Task instructions -> Would you copy out each line of the records below that includes the word "nezaposlenih"?

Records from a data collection
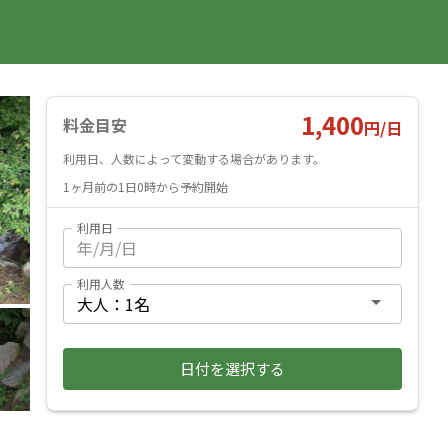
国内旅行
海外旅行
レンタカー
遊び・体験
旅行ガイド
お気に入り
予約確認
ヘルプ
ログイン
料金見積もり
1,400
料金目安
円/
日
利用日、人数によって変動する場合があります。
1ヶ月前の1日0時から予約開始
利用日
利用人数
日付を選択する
* * *
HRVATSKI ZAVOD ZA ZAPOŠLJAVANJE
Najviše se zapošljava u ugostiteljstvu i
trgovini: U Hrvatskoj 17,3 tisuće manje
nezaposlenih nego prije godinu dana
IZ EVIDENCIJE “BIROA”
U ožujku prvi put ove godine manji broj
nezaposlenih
* * *
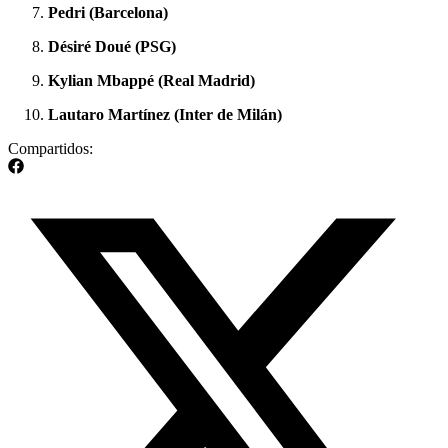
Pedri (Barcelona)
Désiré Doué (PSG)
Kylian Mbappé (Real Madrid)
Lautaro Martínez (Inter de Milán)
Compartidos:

Result for this task ->
nezaposlenih nego prije godinu dana
nezaposlenih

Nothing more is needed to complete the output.